General development order — Refusal of permission for a tennis court — Whether permitted development — Whether within the curtilage of the dwelling — Application by owner dismissed
The applicant is the owner of Robins Cottage, Upper Wardley, Milland, West Sussex, a substantial detached dwelling. The applicant constructed a tennis court some 100 m distant from the house at the western end of an open field beyond an area of undergrowth and rough grassland and a partial and indistinct line of trees and shrubs. His appeal against the decision of the second respondents, Chichester District Council, to refuse him permission to retain the tennis court, was dismissed by the first respondent’s inspector. The inspector had decided that the field was separate and distinct from the cultivated garden attached to the house and the house and tennis court did not have the appearance of being within the same enclosure. Accordingly, the tennis court did not constitute permitted development within the curtilage of a dwellinghouse pursuant to Class E of Part I of Schedule 2 to the General Development Order 1988 and he was entitled to dismiss the appeal against the refusal of planning permission.
The applicant applied to quash that decision on the ground that there had been an error of law and that proper regard had not been had to the authorities on the meaning of curtilage.
Held The application was dismissed.
The inspector was entitled to follow the conclusion of the inspector in T/APP/5178/C82/212/G4 that the phrase “curtilage of a building” has no precise limits but must be considered according to the facts of each particular case. The inspector applied that test and was entitled to conclude, as he had done, that the tennis court was outside the curtilage on the facts as he found them.
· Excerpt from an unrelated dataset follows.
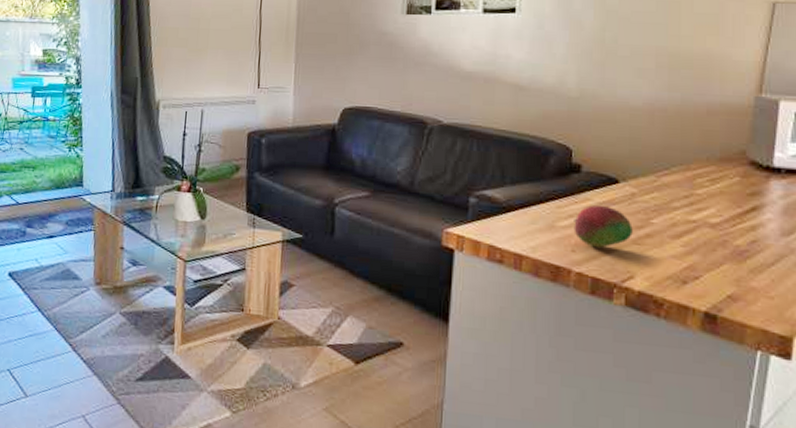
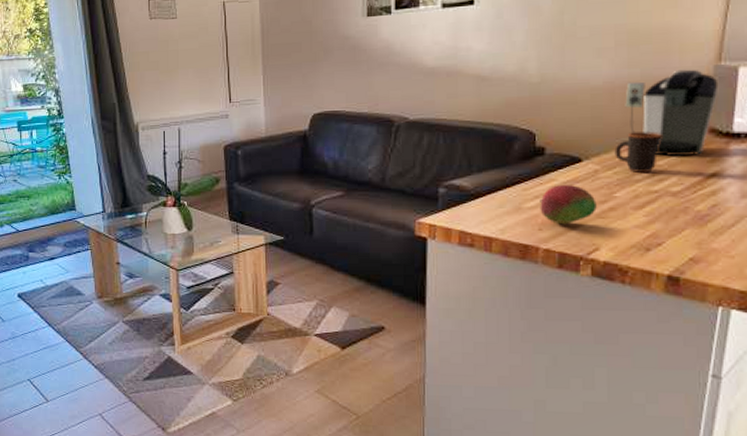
mug: none [653,157,701,200] -> present [614,131,662,172]
coffee maker: none [664,97,759,187] -> present [625,69,719,156]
He had concluded that the tennis court was highly obtrusive in the open countryside and was quite out of keeping in an area of outstanding natural beauty.
Methuen-Cambell v Walters (1978) 247 EG 899 referred to.
Hugh Donovan (instructed by Mackarness & Lunt, of Petersfield) appeared for the applicant; and Robert Jay (instructed by the Treasury Solicitor) appeared for the first respondent, the Secretary of State for the Environment. The second respondents, Chichester District Council, did not appear and were not represented.